E poco importa quali siano state le argomentazioni del suo cliente, se è vero che ha fatto finta di cadere dalle nuvole, sebbene sapesse tutto. L’avvocato ha urlato che «non esiste» e Berlusconi – che avrebbe tanto desiderato consolare il proprio ego – ha dovuto assoggettarsi ai voleri del legale, l’unico che oggi riesce a gestire (faticosamente) il Cavaliere. Perché il leader del Pdl – sperando di cavarsela – può anche confidare nel «fattore c», ma un conto è immaginare la riedizione della partita di Belgrado, altra cosa è pensare di farla franca con l’espediente di Marsiglia, dove il suo Milan – sempre in Coppa dei Campioni – cercò ignominiosamente di sfruttare la rottura di un riflettore dello stadio per evitare la sconfitta sul campo. Con Coppi in panchina «non esiste», appunto.

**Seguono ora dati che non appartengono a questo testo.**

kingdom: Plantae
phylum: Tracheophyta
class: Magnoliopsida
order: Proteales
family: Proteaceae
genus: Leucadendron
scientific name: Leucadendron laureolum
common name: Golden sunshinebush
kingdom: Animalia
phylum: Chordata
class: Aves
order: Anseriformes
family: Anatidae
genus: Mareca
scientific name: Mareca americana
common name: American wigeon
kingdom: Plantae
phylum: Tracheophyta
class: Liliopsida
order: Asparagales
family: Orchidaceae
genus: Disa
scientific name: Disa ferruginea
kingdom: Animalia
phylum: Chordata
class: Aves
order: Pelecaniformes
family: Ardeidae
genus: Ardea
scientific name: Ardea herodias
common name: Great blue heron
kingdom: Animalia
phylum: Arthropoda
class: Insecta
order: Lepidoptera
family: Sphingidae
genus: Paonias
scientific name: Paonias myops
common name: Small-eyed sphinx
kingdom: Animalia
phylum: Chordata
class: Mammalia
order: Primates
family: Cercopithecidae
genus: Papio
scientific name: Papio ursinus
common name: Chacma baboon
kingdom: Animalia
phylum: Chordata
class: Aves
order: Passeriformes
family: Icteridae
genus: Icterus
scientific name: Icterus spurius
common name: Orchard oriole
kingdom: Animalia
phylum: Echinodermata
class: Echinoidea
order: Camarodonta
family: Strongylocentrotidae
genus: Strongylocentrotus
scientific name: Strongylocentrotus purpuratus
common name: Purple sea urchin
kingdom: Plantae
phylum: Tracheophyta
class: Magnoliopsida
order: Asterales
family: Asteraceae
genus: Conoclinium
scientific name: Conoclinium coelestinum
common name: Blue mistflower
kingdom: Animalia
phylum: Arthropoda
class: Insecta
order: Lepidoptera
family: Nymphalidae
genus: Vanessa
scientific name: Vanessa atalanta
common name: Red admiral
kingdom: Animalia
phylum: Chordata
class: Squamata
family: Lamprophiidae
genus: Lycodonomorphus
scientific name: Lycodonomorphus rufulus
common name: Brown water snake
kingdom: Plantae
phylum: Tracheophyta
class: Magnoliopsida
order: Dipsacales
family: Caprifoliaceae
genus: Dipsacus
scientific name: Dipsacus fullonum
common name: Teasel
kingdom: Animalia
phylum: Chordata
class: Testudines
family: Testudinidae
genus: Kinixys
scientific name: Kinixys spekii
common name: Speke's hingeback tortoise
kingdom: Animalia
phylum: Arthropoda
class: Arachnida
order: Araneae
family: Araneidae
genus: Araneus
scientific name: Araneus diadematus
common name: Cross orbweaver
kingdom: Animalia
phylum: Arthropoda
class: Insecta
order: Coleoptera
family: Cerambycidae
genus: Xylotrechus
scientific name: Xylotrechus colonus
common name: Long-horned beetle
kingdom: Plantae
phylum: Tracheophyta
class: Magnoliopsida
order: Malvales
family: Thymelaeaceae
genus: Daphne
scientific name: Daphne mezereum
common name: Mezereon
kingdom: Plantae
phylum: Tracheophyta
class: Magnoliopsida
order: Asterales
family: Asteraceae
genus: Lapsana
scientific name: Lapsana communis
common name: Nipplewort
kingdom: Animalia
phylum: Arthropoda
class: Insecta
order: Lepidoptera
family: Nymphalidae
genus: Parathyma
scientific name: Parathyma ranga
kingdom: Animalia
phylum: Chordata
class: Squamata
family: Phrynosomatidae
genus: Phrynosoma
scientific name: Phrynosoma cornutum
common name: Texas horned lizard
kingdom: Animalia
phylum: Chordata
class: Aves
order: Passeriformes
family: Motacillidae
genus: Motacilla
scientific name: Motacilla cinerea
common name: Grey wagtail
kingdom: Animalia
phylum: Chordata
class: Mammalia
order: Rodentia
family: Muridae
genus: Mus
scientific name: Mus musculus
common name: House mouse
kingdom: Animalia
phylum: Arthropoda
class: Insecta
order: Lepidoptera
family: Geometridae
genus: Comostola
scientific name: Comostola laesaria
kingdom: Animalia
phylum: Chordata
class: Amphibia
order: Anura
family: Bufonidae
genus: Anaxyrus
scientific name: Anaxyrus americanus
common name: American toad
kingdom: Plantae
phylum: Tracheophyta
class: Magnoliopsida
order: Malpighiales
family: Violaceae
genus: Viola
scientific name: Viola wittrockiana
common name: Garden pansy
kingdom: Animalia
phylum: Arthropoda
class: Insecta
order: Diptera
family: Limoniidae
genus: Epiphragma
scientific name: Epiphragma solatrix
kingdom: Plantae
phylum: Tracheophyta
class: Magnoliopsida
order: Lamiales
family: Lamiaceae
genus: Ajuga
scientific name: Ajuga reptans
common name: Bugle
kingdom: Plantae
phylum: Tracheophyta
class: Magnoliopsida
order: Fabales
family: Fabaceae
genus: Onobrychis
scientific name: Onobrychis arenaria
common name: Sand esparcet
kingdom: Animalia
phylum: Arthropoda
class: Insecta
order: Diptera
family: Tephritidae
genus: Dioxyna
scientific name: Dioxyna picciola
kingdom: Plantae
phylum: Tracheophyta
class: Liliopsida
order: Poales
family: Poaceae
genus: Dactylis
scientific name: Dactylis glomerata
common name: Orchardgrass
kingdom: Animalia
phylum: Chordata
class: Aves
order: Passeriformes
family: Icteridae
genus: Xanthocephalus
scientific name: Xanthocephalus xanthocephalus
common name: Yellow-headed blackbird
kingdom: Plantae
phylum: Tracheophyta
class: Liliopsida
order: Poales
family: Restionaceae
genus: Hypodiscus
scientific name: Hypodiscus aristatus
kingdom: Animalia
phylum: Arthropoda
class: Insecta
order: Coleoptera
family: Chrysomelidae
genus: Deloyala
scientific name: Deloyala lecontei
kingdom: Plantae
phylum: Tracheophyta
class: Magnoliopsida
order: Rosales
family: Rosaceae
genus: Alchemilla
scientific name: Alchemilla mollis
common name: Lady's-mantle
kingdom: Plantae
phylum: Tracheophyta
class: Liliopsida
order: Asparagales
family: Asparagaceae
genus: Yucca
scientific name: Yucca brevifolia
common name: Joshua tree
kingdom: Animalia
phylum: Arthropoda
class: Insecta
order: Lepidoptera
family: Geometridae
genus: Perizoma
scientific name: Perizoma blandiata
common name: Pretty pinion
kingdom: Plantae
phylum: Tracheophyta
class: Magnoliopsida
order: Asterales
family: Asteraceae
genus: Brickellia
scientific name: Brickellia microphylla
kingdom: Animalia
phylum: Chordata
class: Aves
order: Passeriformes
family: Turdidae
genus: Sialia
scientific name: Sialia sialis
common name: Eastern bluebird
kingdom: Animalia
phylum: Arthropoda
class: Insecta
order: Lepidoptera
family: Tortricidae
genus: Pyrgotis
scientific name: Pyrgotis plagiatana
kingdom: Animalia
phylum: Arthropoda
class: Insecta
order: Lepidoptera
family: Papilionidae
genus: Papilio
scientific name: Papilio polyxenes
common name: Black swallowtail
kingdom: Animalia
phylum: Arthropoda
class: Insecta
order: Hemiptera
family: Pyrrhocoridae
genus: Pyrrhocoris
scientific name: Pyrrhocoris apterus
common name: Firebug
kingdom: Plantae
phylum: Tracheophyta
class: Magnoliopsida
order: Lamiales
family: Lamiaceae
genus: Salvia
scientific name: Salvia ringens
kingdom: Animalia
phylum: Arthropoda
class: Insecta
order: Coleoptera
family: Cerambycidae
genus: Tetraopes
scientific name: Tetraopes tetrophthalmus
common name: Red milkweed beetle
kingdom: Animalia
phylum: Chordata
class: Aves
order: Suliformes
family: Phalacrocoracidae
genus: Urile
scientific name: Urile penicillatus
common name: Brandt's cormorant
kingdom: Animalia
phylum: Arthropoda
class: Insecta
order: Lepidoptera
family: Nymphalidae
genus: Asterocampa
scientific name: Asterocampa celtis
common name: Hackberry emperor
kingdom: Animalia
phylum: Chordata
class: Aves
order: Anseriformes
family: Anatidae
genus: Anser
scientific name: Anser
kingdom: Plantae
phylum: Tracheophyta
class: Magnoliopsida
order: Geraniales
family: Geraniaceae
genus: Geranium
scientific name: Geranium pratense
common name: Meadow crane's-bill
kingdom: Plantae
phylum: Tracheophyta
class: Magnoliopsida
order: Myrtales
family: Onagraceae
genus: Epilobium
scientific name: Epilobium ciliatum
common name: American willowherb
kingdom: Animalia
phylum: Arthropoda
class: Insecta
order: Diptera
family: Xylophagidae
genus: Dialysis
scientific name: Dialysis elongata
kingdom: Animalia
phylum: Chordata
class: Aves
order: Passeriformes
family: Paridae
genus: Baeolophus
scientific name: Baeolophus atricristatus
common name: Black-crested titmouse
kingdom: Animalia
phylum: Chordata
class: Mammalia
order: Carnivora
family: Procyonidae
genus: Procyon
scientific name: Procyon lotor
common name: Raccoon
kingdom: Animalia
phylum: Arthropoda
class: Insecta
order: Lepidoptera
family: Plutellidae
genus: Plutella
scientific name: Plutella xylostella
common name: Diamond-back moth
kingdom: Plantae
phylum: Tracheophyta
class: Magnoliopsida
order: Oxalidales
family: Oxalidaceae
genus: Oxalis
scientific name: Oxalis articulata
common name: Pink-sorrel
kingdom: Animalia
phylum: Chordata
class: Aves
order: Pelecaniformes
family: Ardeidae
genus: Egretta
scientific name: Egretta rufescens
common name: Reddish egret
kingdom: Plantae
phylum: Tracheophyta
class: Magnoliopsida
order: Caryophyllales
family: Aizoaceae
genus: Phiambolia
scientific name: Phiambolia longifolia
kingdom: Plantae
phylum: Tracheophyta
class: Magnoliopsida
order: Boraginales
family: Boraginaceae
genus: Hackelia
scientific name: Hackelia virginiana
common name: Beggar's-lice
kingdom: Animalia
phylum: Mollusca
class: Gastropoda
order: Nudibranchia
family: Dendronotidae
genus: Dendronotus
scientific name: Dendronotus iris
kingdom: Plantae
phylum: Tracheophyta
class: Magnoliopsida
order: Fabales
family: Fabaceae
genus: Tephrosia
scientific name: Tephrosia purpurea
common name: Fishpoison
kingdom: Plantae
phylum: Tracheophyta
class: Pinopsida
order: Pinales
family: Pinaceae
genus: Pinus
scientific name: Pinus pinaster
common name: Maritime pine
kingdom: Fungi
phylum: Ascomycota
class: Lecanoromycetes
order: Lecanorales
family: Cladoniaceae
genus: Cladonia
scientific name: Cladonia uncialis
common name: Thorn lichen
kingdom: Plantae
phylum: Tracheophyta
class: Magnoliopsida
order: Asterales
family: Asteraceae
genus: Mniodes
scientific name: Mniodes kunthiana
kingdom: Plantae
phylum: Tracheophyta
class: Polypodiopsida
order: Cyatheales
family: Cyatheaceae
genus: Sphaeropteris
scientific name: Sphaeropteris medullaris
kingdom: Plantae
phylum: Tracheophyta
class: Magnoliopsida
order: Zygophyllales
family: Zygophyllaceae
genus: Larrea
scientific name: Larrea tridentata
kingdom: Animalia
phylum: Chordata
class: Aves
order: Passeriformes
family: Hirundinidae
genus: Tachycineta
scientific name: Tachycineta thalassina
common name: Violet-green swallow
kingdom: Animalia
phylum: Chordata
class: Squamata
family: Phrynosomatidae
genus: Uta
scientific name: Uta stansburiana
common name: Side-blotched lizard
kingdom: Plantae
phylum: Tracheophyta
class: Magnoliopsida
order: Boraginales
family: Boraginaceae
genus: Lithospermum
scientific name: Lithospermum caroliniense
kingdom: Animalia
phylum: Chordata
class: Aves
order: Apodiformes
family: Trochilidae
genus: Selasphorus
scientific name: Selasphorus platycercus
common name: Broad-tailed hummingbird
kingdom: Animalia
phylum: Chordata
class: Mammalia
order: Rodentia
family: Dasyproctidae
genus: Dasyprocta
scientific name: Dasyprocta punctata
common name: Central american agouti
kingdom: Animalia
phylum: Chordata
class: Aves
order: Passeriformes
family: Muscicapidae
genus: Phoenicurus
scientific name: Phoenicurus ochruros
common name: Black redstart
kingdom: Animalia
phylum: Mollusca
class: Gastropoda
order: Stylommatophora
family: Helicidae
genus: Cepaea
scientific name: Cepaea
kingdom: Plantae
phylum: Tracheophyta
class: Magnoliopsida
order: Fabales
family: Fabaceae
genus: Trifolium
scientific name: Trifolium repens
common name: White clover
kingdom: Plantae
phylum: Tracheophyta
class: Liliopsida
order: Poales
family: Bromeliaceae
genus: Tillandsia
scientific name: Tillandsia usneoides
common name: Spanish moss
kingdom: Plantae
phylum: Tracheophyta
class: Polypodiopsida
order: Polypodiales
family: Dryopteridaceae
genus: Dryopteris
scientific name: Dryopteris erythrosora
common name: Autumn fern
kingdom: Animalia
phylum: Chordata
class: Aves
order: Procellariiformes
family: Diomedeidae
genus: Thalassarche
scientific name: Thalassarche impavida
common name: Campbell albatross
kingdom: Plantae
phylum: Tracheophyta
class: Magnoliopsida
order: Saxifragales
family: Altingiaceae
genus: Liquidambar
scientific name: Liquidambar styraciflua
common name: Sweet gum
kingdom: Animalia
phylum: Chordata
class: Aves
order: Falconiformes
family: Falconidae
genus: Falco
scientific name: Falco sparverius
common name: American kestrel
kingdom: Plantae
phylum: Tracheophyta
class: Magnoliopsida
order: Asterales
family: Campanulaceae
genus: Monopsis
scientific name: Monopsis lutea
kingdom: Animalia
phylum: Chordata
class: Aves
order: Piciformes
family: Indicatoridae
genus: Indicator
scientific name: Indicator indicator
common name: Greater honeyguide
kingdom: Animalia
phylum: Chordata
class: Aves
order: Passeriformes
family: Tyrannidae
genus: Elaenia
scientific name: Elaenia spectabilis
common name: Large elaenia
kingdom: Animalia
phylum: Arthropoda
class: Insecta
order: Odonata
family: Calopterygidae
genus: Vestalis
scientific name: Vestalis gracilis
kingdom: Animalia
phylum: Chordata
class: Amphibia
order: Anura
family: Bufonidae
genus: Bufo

Così a Berlusconi non è rimasto che far ritirare striscioni e claque, per aspettare il risultato di oggi. Nel frattempo la vecchia guardia aveva già lasciato la tavola rotonda del Cavaliere, da ore Confalonieri (a pranzo insieme a Gianni Letta) si era congedato dal leader del Pdl, forzandosi a ridere e a pensare positivo. Un modo anche per contrastare il clima funereo che sta ammorbando l’aria dell’amico di una vita, quella sequenza interminabile di telefonate dei pidiellini che sanno di condoglianze preventive, e a cui scaramanticamente il capo risponde dall’altro capo del telefono toccando ferro e facendo le corna: «State tranquilli, sono tranquillo. Al massimo, vorrà dire che presiederò le riunioni di partito dagli arresti domiciliari. Condannato o assolto, per me non cambia nulla». 
Ecco, è sul «non cambia nulla» che in molti dubitano. Lo s’intuisce dal volto segnato dei ministri berlusconiani, dall’opinione – per una volta unanime nel Pdl – che una sentenza avversa non potrà essere politicamente gestita. Non solo perché non sono prevedibili le reazioni del Cavaliere, che pure fa sfoggio di saggezza patriottica, ma perché non sono nemmeno governabili le sette tribù democratiche, sette correnti già sul piede di guerra per il prossimo congresso del Pd. Perciò, pur di aggrapparsi a qualcosa, persino il premier (tifoso milanista) si è messo a confidare anche sul «fattore c». Ma siccome in serata i rossoneri ne hanno presi 5 dal Manchester City, tra i suoi ministri c’è chi ha preferito appellarsi ai santi. Il più citato è San Giorgio.